Close your eyes and you still can’t “hear” the difference, Doug Gaither says.
The principal of Suncrest Elementary School is talking about the delivery of lesson plans in pandemic times.
That means an ever-shifting definition, as required by the coronavirus.
Some days that definition means a cohort of students in front the laptop at home — as actual teaching commences from the building on Collins Ferry Road.
And while the pandemic makes everything a challenge, Gaither said, all the boxes are still being checked in the affirmative.
“Everybody’s engaged,” the principal said.
“It still sounds like a classroom on the days we go remote.”
Which sounds good to Alicia Ziman.
That’s why she’s giving the Morgantown school state recognition.
Ziman, a former north-central West Virginia classroom teacher, works out of Huntington’s Marshall University these days.
She coordinates the Department of Education’s Positive Behavior Interventions and Supports project, or PBIS, as its known in the field.
Marshall University currently helps herd the work.
The West Virginia Behavior/Mental Health Technical Assistance Center oversees the project with assistance from the West Virginia Autism Training Center.
Both are housed at the school in Huntington.
Not being able to tell, necessarily, what is online and what is in-school, save for the delivery system, is why Ziman was talking about Suncrest Elementary Wednesday.
The Morgantown school was named an inaugural “West Virginia PBIS Spotlight School” by her employer earlier this week.
Suncrest Elementary shares that recognition with three other schools across the state:
The others are Matewan PK8, in Mingo County; Nitro Elementary, Kanawha; and Wheeling Park High School, Ohio County.

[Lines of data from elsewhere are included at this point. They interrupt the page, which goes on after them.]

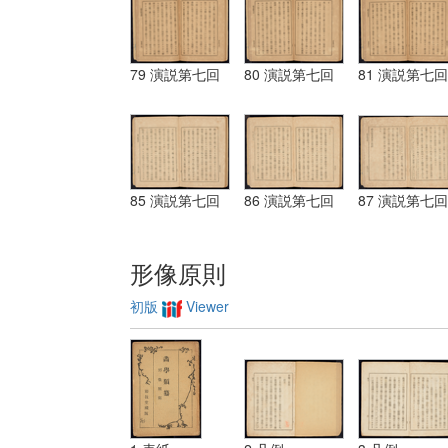
79 演説第七回
80 演説第七回
81 演説第七回
85 演説第七回
86 演説第七回
87 演説第七回
形像原則
初版
Viewer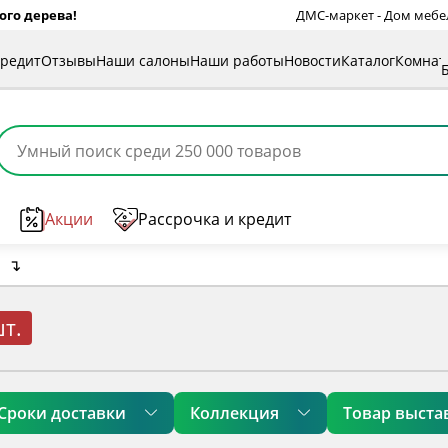
ого дерева!
ДМС-маркет - Дом мебели
кредит
Отзывы
Наши салоны
Наши работы
Новости
Каталог
Комна
Акции
Рассрочка и кредит
↴
шт.
Сроки доставки
Коллекция
Товар выста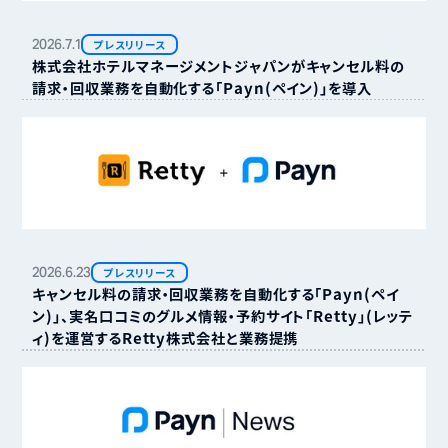
2026.
7.
1
プレスリリース
株式会社ホテルマネージメントジャパンがキャンセル料の
請求・回収業務を自動化する「Payn（ペイン）」を導入
2026.
6.
23
プレスリリース
キャンセル料の請求・回収業務を自動化する「Payn（ペイ
ン）」、実名口コミのグルメ情報・予約サイト「Retty」（レッテ
ィ）を運営するRetty株式会社と業務提携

It’s about the coronavirus, in part, Ziman said, but it’s mainly about a school that simply knows how to communicate with its students and their parents in the midst of days never before seen.
Gaither agrees.
“At Suncrest Elementary, we don’t have ‘rules,’” the principal said. “We have expectations.”
Make that, consistent expectations, he said.
That is, if your desk at school is expected to be neat and organized, the same is true for your work area at home, whether it’s the kitchen table or at a desk in your bedroom.
If you’re expected to be respectful to your neighbors at school, you should extend the same courtesy to your parents and brothers and sisters at home.
All of the above, and more, easily put Suncrest Elementary in the spotlight, said Erin Day, a behavior support specialist on the PBIS team who was the school’s chief evaluator.
She’s not that far removed from the arena.
Day was teaching at Lost Creek Elementary School in Harrison County last March when the order came down from Charleston to shutter schools due to a then-looming pandemic.
“I know what people were up against, believe me,” she said.
Suncrest Elementary, she noted in her report, has been able to make its students feel safe and engaged, no matter the instruction model.
“Which is a great example of relationship-building and supporting mental health,” she wrote.